MySQL Bugs: #26920: WatchDog termination, reported in error "please report a bug"

Bug #26920	WatchDog termination, reported in error "please report a bug"
Submitted:	7 Mar 2007 14:44	Modified:	27 May 2007 13:57
Reporter:	johnny slakva	Email Updates:
Status:	Verified	Impact on me:	None
Category:	MySQL Cluster: Cluster (NDB) storage engine	Severity:	S3 (Non-critical)
Version:	mysql-5.0	OS:	Linux (RHEL3)
Assigned to:		CPU Architecture:	Any
Tags:	5.0.33, error message, shutdown

Description:
we have a cluster (5.0.33) with 2 datanodes. datanodes were running ok for more than month, but today one of datanodes went down with following message in errorlog:

Status: Temporary error, restart node 
Message: WatchDog terminate, internal error or massive overload on the machine running this node (Internal error, programming error or missing error message, please report a bug) 
Error: 6050 
Error data: Polling for Receive 
Error object: WatchDog.cpp 
Program: /usr/sbin/ndbd 
Pid: 11871 
Trace: /var/lib/mysql-cluster/ndb_1_trace.log.1 
Version: Version 5.0.33 

there really was a high load on server, but i dont think data-critical software should shut down itself in such conditions...
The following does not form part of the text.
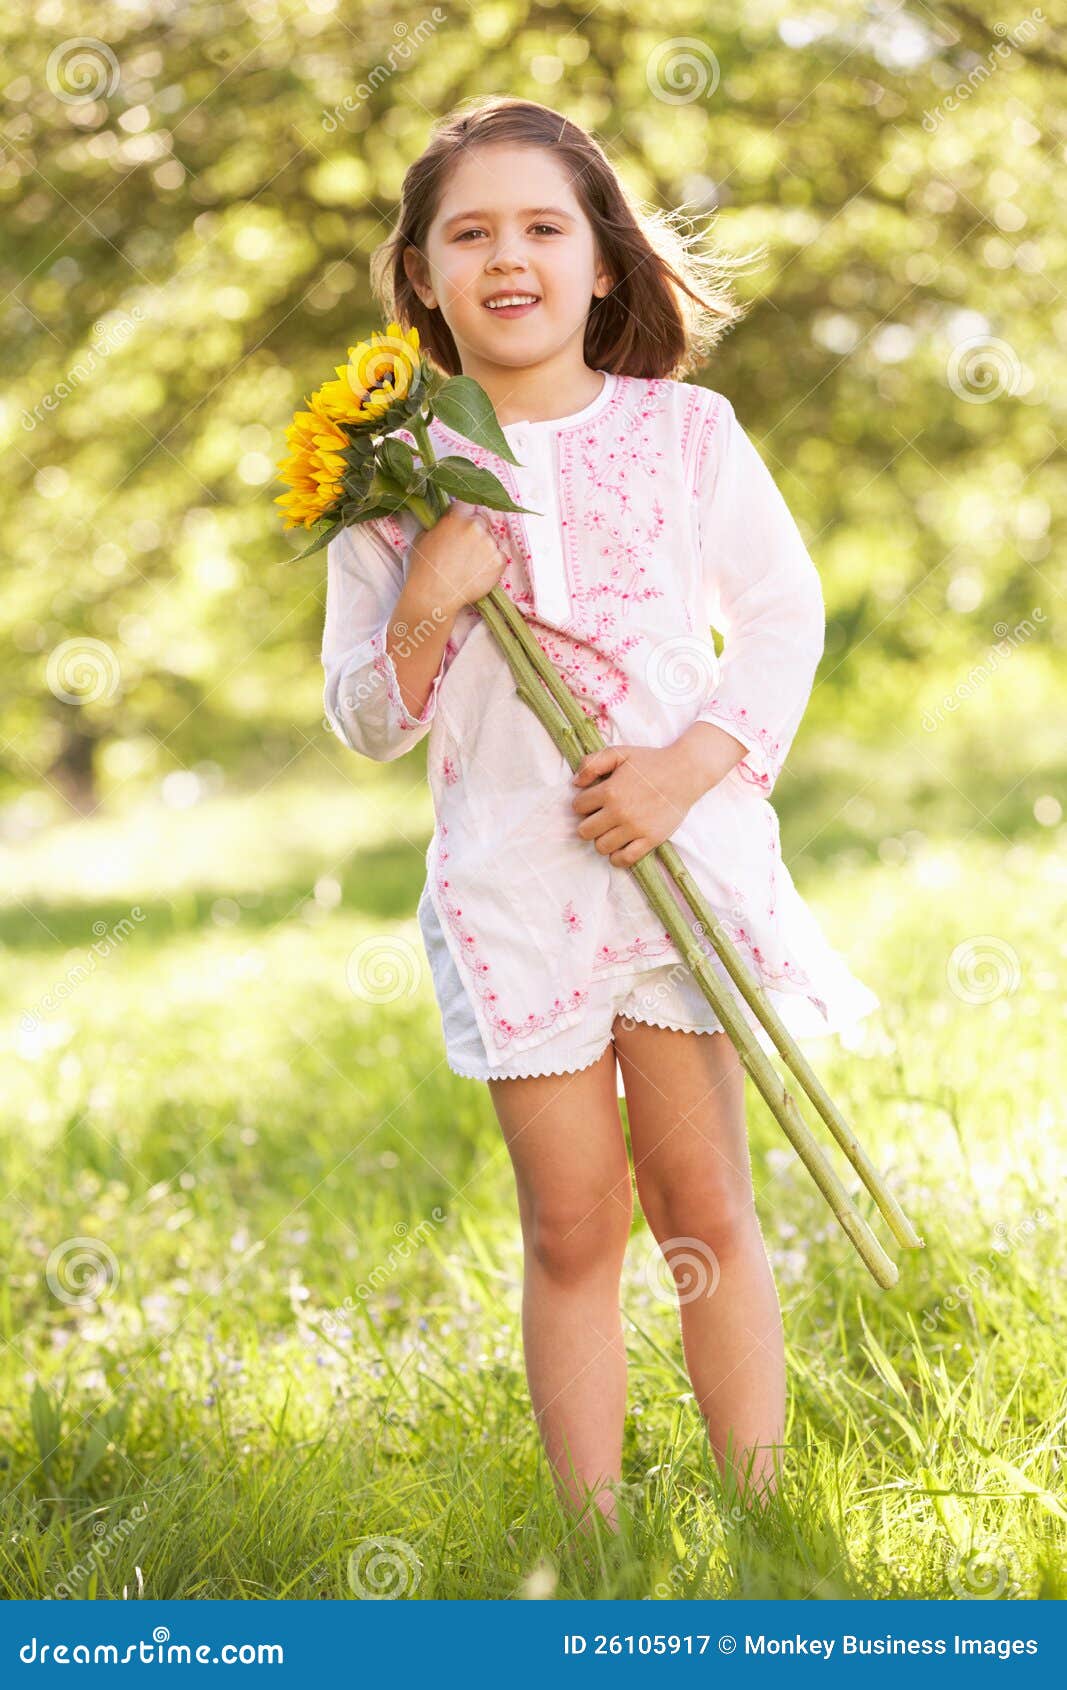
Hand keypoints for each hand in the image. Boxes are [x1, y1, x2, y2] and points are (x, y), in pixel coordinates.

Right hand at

after i restarted that datanode it restarted ok.

seems similar problem was reported in http://bugs.mysql.com/bug.php?id=21743.

How to repeat:
i'm not sure how can this be repeated, as it happened once during a month running. probably high load should be made on datanode server.

Suggested fix:
either fix software somehow, or document what are conditions for node to go down, so we know what to avoid.

Johnny,

The error message should be improved.

As for the node going down, a ndbd may terminate under high load.  This is controlled by the watchdog timeout config setting.

Can you confirm that this is a high load situation?

Do you feel that this behavior needs better documentation?

BR,

Tomas

Johnny,

The error message should be improved.

As for the node going down, a ndbd may terminate under high load.  This is controlled by the watchdog timeout config setting.

Can you confirm that this is a high load situation?

Do you feel that this behavior needs better documentation?

BR,

Tomas

thank you for response, 

i think most probably there was high load...

i think i've read about watchdog timeout in documentation, so if this was watchdog termination, then i think would be good to change error message to point to this specific condition.

Or if this was something else, then would be good to make it slightly clearer, so user can know what condition on server triggered it and/or what configuration parameters are relevant.

This didnt repeat for us since that time though.

johnny